Google Cloud prévoit que d'ici 2026, l'IA pilotera intégralement les cyberattaques. Des agents autonomes géreront tout, de la création de malware à l'ingénierie sociale (phishing, vishing), industrialisant la menace à une échelle inédite.

Automatisation totale : L'IA gérera l'intégralité du cycle d'attaque : repérage des cibles, ingénierie sociale avancée (clonage de voix), exploitation de failles et réécriture de son propre code en secondes.
Agents autonomes : Les "agents autonomes" et "l'injection rapide" (prompt injection) sont identifiés comme les méthodes clés permettant aux IA offensives de contourner leurs propres garde-fous.
La riposte IA : En réponse, la cyberdéfense s'organise aussi autour de l'IA, Google développant des filtres ML multicouches pour désinfecter les résultats, bloquer les commandes malveillantes et valider les actions à risque.
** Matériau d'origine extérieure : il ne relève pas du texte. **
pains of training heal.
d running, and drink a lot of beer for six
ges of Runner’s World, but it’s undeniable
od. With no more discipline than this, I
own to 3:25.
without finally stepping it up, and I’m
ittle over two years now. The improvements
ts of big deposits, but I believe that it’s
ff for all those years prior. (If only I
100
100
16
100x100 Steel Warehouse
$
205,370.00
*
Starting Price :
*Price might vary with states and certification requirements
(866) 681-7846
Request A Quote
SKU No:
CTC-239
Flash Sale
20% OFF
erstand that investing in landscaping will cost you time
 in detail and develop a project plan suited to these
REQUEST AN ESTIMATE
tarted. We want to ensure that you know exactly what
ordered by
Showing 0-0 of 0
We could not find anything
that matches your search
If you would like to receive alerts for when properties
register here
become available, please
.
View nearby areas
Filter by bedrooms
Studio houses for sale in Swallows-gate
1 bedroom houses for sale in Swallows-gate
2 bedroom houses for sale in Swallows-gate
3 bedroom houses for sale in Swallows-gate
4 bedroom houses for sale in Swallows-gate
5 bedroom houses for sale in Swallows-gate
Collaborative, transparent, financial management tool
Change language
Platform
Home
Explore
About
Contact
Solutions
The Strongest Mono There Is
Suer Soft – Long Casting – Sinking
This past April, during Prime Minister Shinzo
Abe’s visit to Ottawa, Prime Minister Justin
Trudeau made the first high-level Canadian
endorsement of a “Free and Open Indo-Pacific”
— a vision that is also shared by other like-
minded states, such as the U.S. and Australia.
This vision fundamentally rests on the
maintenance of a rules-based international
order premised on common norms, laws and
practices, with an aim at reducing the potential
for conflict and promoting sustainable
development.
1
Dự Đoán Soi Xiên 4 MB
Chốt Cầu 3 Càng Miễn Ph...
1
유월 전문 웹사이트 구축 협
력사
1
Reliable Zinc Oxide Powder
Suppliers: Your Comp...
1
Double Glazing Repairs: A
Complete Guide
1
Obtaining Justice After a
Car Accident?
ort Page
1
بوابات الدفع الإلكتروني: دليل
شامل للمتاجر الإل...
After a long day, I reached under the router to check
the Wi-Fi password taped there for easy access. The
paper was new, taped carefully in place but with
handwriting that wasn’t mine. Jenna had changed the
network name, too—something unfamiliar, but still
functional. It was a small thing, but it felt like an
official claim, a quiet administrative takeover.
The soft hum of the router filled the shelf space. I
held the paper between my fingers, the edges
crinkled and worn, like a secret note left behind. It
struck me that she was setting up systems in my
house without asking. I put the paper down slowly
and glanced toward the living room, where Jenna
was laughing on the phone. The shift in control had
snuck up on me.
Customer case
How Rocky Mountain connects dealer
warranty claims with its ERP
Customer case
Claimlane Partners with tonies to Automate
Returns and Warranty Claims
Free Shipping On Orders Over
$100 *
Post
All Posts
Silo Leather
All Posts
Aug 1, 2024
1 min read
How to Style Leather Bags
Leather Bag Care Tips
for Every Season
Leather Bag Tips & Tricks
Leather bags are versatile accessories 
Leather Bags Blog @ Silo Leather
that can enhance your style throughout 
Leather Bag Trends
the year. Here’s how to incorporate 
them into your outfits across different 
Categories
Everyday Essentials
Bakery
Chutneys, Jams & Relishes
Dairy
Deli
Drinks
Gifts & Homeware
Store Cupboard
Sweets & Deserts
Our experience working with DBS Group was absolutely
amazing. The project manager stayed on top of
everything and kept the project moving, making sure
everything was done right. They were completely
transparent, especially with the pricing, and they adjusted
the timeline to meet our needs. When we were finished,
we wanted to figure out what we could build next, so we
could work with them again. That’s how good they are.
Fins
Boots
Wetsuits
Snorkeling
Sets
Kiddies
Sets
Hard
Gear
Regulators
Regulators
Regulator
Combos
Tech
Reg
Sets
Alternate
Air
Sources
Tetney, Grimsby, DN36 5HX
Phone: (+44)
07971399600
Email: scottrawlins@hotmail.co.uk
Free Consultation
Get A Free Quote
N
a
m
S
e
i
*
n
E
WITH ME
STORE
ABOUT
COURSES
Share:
Ce qu’il faut retenir : La menace n'est plus l'IA comme outil, mais l'IA comme acteur autonome. Cela force un changement de paradigme pour la cyberdéfense, qui doit désormais anticiper des attaques évolutives, ultra-rapides et capables d'exploiter les failles humaines avec une précision robotisée.
🛰️ Le radar du Big Data
Un rapport Kyndryl révèle que 70% des CEO ont un cloud "accidentel". La sécurité (souveraineté des données) et l'IA (IA pour la cyber) poussent à une refonte stratégique vers le cloud hybride pour garantir l'agilité et l'adoption de l'IA.
SoftBank a vendu sa participation restante dans Nvidia (près de 6 Mds $) pour réinvestir dans d'autres ventures IA. Parallèlement, le CTO IA d'Intel rejoint OpenAI, signalant une consolidation intense des talents et des capitaux dans la course à l'IA.